[Data records]
/---

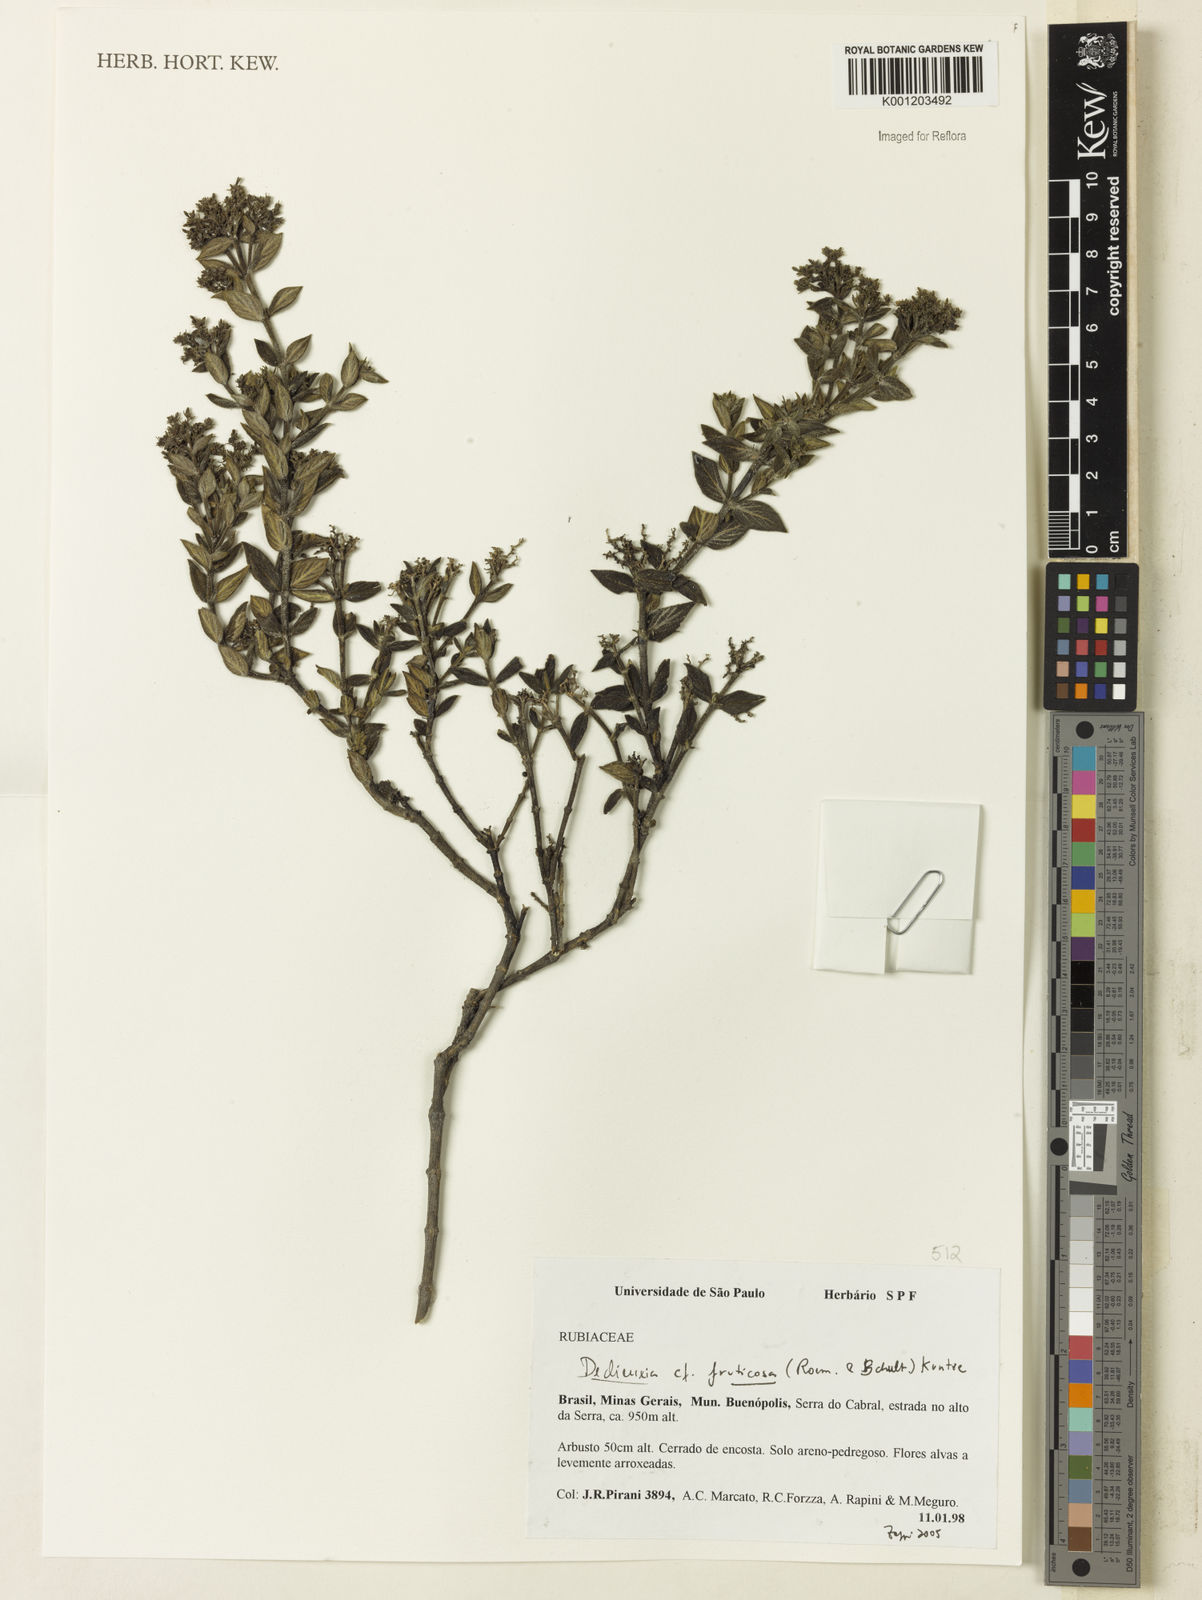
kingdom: Plantae
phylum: Tracheophyta
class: Magnoliopsida
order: Gentianales
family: Rubiaceae
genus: Declieuxia
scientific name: Declieuxia fruticosa
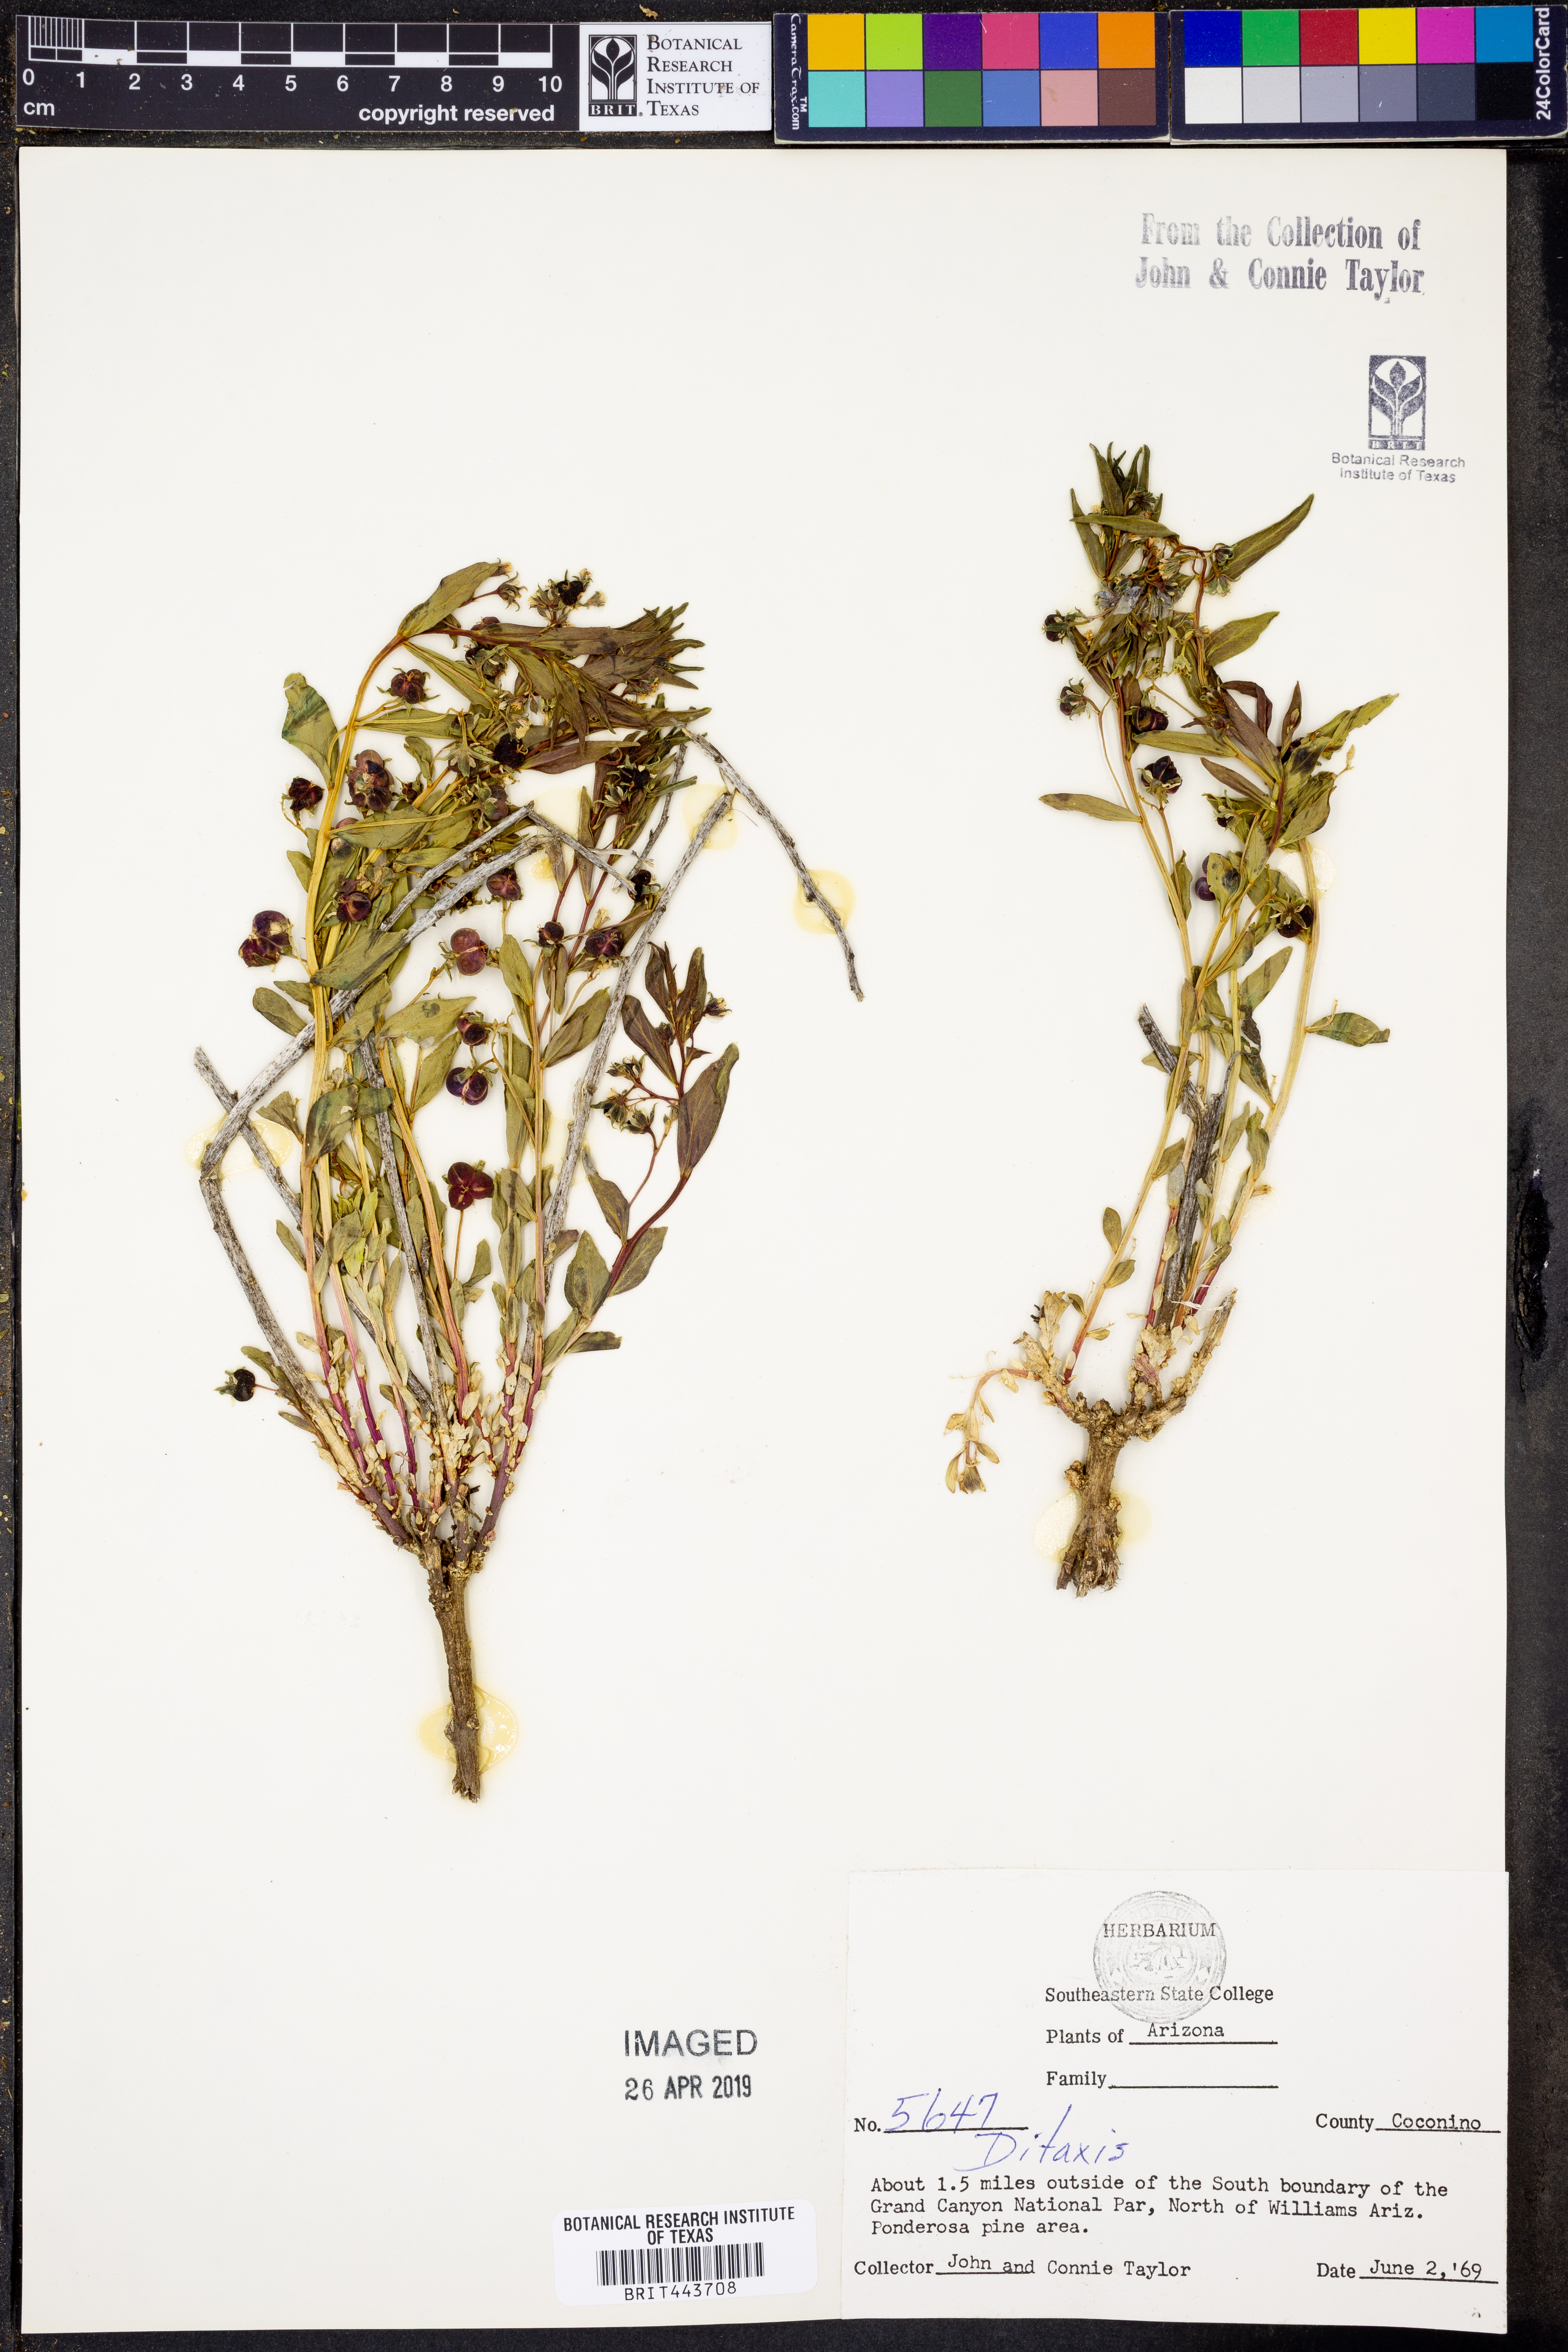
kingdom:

\---

## [SET PROBLEM]
Change "scientific name" to "binomial name" throughout the data, leaving everything else as it is. Omit the pictures from your answer.

## [TASK OUTPUT]
kingdom: Plantae
phylum: Tracheophyta
class: Magnoliopsida
order: Gentianales
family: Rubiaceae
genus: Declieuxia
binomial name: Declieuxia fruticosa
kingdom:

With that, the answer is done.